Chinese investment abroad is also now increasingly focused on the infrastructure sector, using its expertise and technology accumulated in the domestic market to take on complex infrastructure products overseas.
Two Chinese nuclear power companies have recently reached an agreement to invest in two planned reactors in the UK at Hinkley Point C in Somerset. Led by France's EDF Group, the pair of reactors will cost 14 billion pounds. China General Nuclear Power Group and China National Nuclear Corp are expected to have a combined 30 to 40 percent stake in the consortium, with France's Areva taking another 10 percent.
Another high profile project is the HS2, the UK's high-speed rail network plan that has attracted Chinese interest, although the bidding process for the project has yet to begin. The first phase of construction should last from 2017 to 2026. The first train services will run between London and Birmingham starting in 2026.
"China has great technical expertise in the nuclear and high-speed rail sectors, because we are constantly building such infrastructure in our home market. Doing such projects in the UK market is helpful for our companies to establish a global footprint in the longer term," Zhou says.
He says Chinese companies have great potential to make these infrastructure projects financially viable for themselves, as they have the experience in keeping construction costs and operation costs low, while ensuring quality and keeping projects to the agreed time schedule.

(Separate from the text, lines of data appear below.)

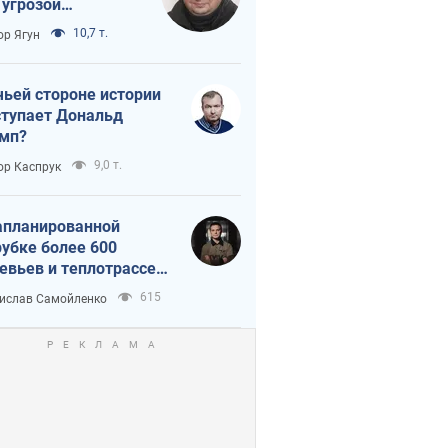
 угрозой
тическая
10,7 т.
ор Ягун
истика
чьей стороне истории
тупает Дональд
мп?
9,0 т.
ор Каспрук
апланированной
убке более 600
евьев и теплотрассе:
 происходит на
615
ислав Самойленко
емках в Киеве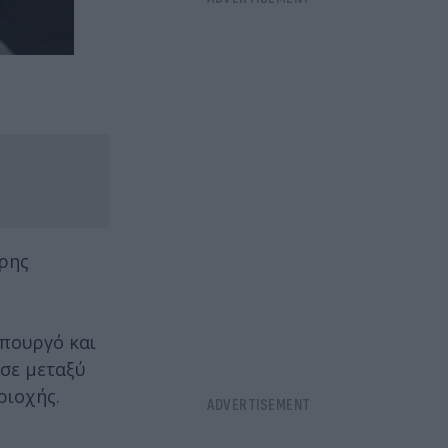
ερης
υπουργό και
σε μεταξύ
ριοχής.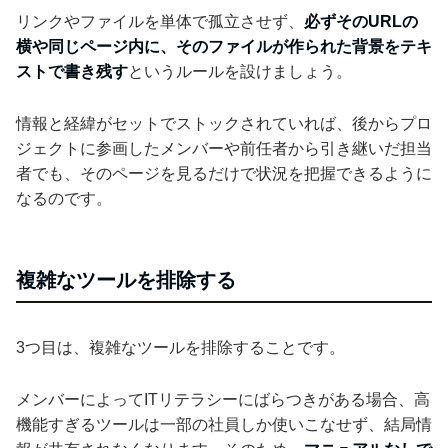
リンクやファイルを単体で孤立させず、
必ずそのURLの
横や同じページ内に、そのファイルが作られた背景をテキ
ストで書き残す
というルールを設けましょう。
情報と経緯がセットでストックされていれば、後からプロ
ジェクトに参画したメンバーや前任者から引き継いだ担当
者でも、そのページを見るだけで状況を把握できるように
なるのです。
複雑なツールを排除する
3つ目は、複雑なツールを排除することです。
メンバーによってITリテラシーにばらつきがある場合、高
機能すぎるツールは一部の社員しか使いこなせず、結局情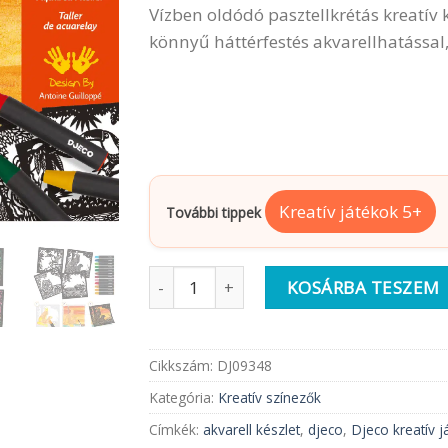
Vízben oldódó pasztellkrétás kreatív 
könnyű háttérfestés akvarellhatással,
Kreatív játékok 5+
További tippek
Djeco Művészet műhely | Akvarell hátté
KOSÁRBA TESZEM
Cikkszám:
DJ09348
Kategória:
Kreatív színezők
Címkék:
akvarell készlet
,
djeco
,
Djeco kreatív j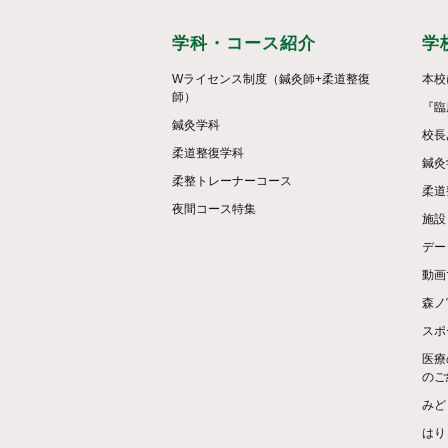
学科・コース紹介
学
Wライセンス制度（鍼灸師+柔道整復
本校
師）
『臨
鍼灸学科
校長
柔道整復学科
鍼灸
柔整トレーナーコース
柔道
夜間コース特集
施設
デー
動画
森ノ
スポ
医療
のご
みど
はり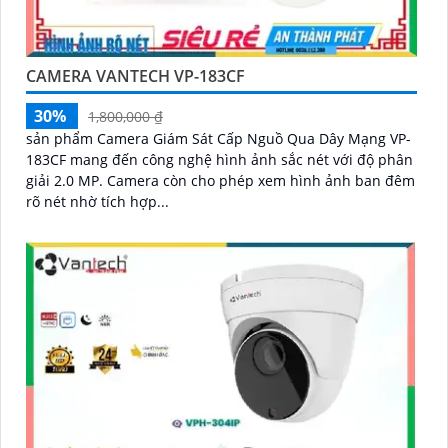
CAMERA VANTECH VP-183CF
30%
1,800,000 ₫
sản phẩm Camera Giám Sát Cấp Nguồ Qua Dây Mạng VP-
183CF mang đến công nghệ hình ảnh sắc nét với độ phân
giải 2.0 MP. Camera còn cho phép xem hình ảnh ban đêm
rõ nét nhờ tích hợp...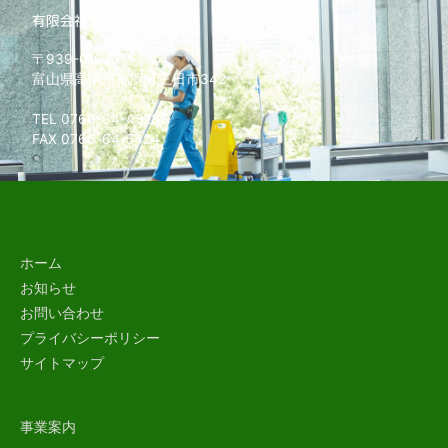
有限会社北砺ビルサービス
〒939-0102
富山県高岡市福岡町三日市342
TEL 0766-64-4528
FAX 0766-64-5424
ホーム
お知らせ
お問い合わせ
プライバシーポリシー
サイトマップ
事業案内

Zhou adds that the use of Chinese technology in the UK is also helpful in helping the UK diversify its technology, in sectors like nuclear energy, where no supplying country or company have monopoly over such a strategically important sector of the UK economy.
Looking into the future, Zhou says that the increasingly close China-UK relations will act as a catalyst to the growth and development of China-EU relations.
Increasing Chinese investment in the UK will help many Chinese companies to become more and more competitive on an international stage, preparing for their further expansion in Europe, Zhou says.
As well, the success of crucial Chinese investment in the UK's infrastructure sector will allow Chinese technology to gain trust, and in the future be accepted and used in more European countries, he says.